In its almost general sense, the term "world" target to a totality of entities, to the whole of one simple object while others analyze the world as a complex exposed up of many parts. In scientific cosmology the world or universe is usually defined as "[t]he totality of any space & time; all that is, has been, and will be". Theories of modality, on the other hand, talk of possible worlds as set up and consistent ways how things could develope been. Phenomenology, starting from the horizon of co-given objects offered in the periphery of every experience, defines the world as the biggest horizon or the "horizon of all horizons". In philosophy of mind, the world is usually contrasted with the mind as that which is represented by the mind. Theology conceptualizes the world in explanation to God, for example, as God's creation, as identical to God or as the two being interdependent. In religions, there is often a tendency to downgrade the the tangible substance that goes into the makeup of a physical thing or sensory world in favor of a spiritual world to be sought through religious practice. A comprehensive report of the world and our place in it, as is commonly found in religions, is call as a worldview. Cosmogony is the field that studies the origin or introducing of the world while eschatology indicated to the science or doctrine of the last things or of the end of the world.
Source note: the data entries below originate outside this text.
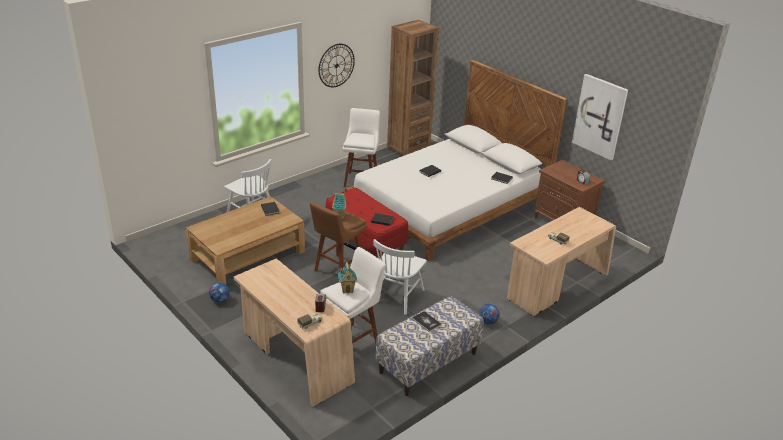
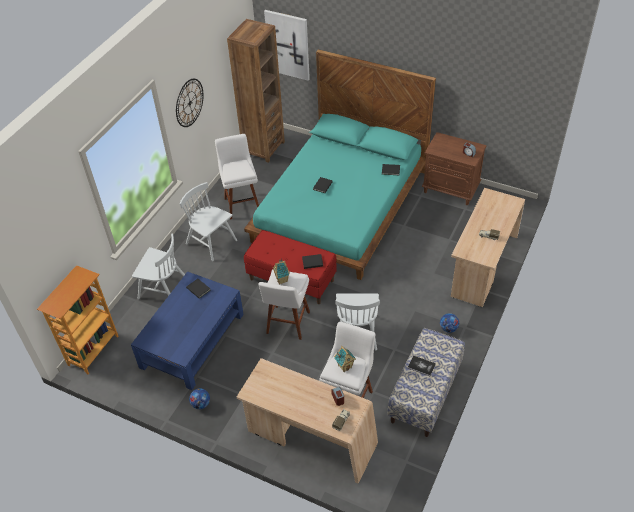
camera: 20 degrees left, 15 degrees up
brown coffee table [186,196,305,284] -> blue coffee table [131,271,244,390]
brown stool [310,202,367,272] -> white stool [258,269,310,340]
white bed [345,60,567,261] -> turquoise bed [244,49,436,280]
picture [572,74,628,160] -> picture moved to [264,10,310,81]
none -> bookcase [37,265,119,374]
none -> white chair [180,182,237,261]

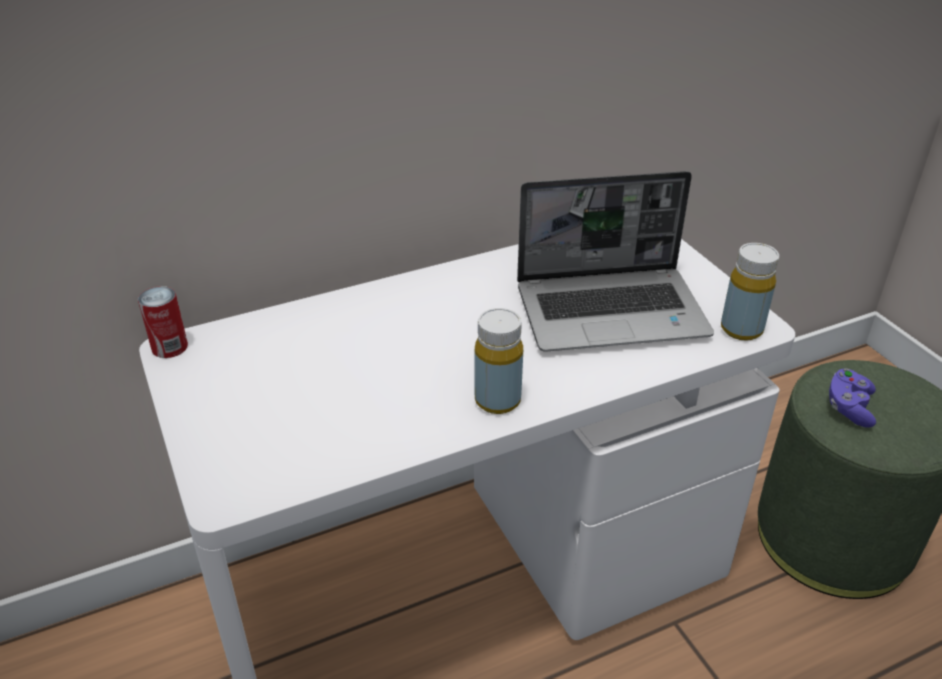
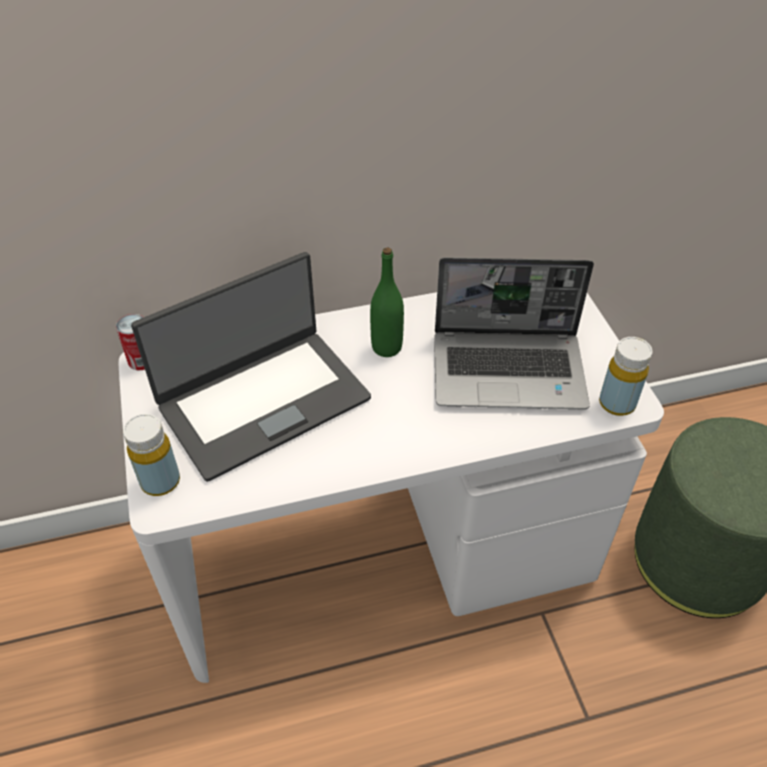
camera: 10 degrees right, 10 degrees up
yellow bottle [474,308,523,414] -> yellow bottle moved to [123,414,180,496]
purple game controller [829,368,876,428] -> none
none -> laptop [131,252,371,482]
none -> green bottle [370,248,404,357]

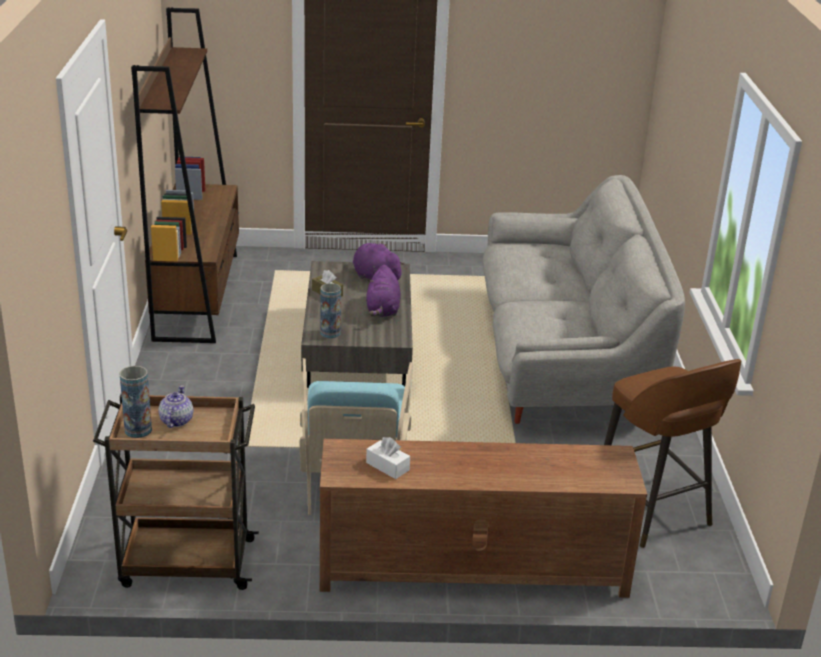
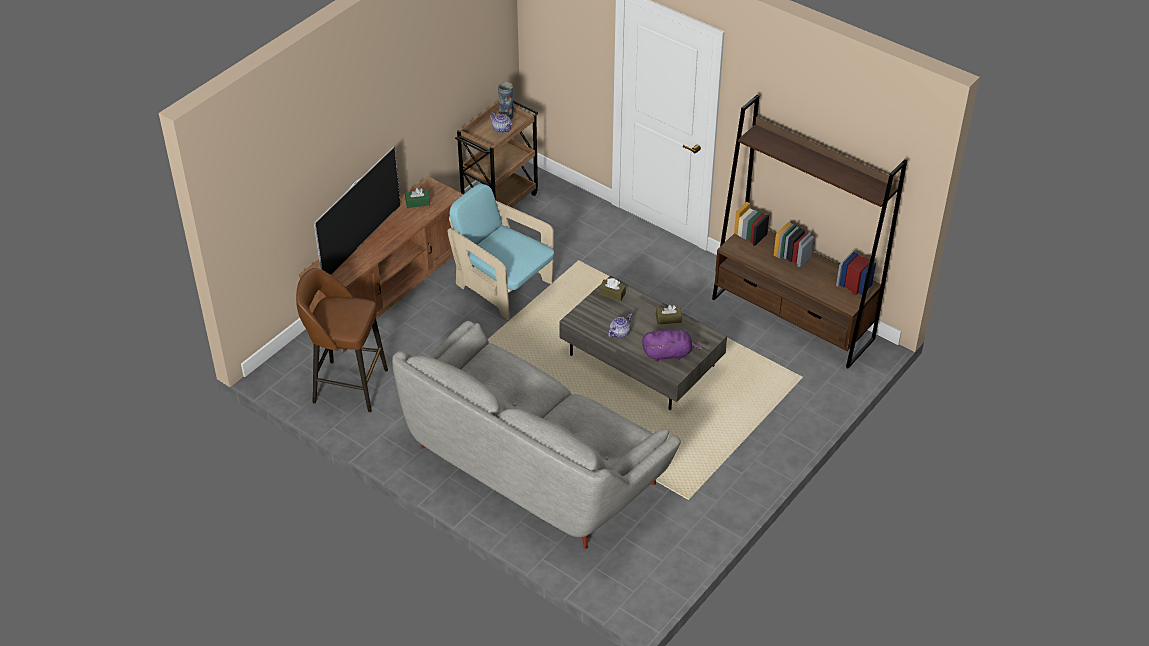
camera: 130 degrees right, 15 degrees up
vase [320,283,341,338] -> brown tissue box [599,278,626,301]
purple plush toy [366,265,401,317] -> teapot [608,314,632,338]
white tissue box [366,437,410,479] -> green tissue box [405,188,430,208]
none -> television [314,147,401,275]

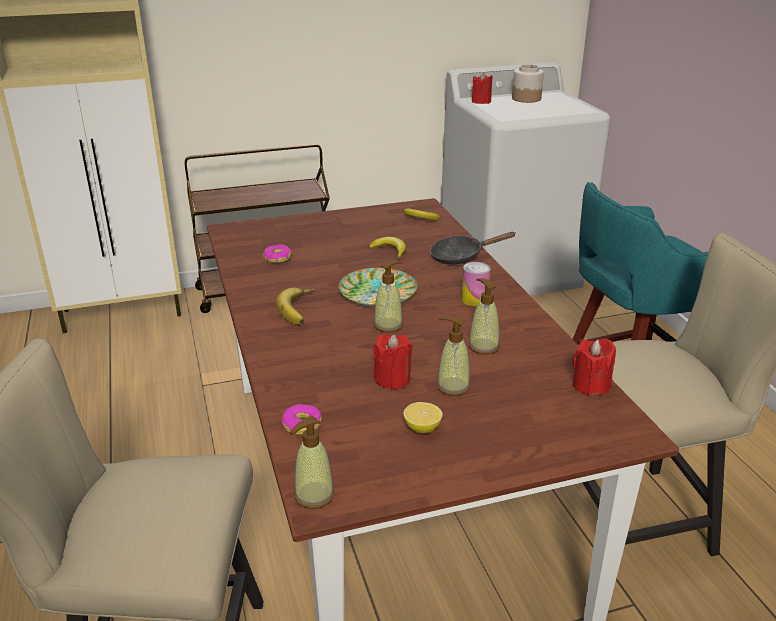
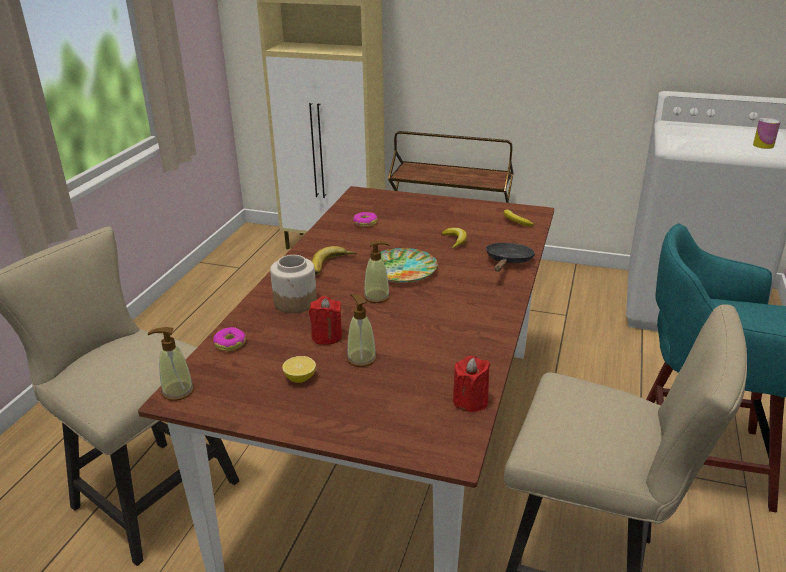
camera: 35 degrees right, 0 degrees up
black frying pan [430,232,516,264] -> black frying pan turned 90 degrees clockwise [486,243,535,271]
can [462,262,491,306] -> can moved to [753,118,781,149]
soap dispenser [468,278,500,355] -> none
red candle [472,72,493,104] -> none
jar [512,64,544,103] -> jar moved to [270,255,317,313]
In various contexts, the term "world" takes a more restricted meaning associated, for example, with the world history refers to the history of humanity as a whole or world politics is the discipline of political science studying issues that transcend nations and continents. Other examples add terms such(a) as "world religion", "world language", "world government", "world war", "world population", "world economy" or "world championship".

Etymology


The world comes from the Old English . The Old English is a reflex of the Common Germanic *, a compound of 'man' and 'age', thus literally meaning roughly 'age of man'; this word also led to Old Frisian , Old Saxon , Old Dutch , Old High German , and Old Norse .

The corresponding word in Latin is , literally 'clean, elegant', itself a loan translation of Greek cosmos 'orderly arrangement'. While the Germanic word thus reflects a mythological concepts of a "domain of Man" compare Midgard, presumably as opposed to the divine sphere on the one hand and the chthonic sphere of the underworld on the other, the Greco-Latin term expresses a theory of creation as an act of establishing positioning out of chaos.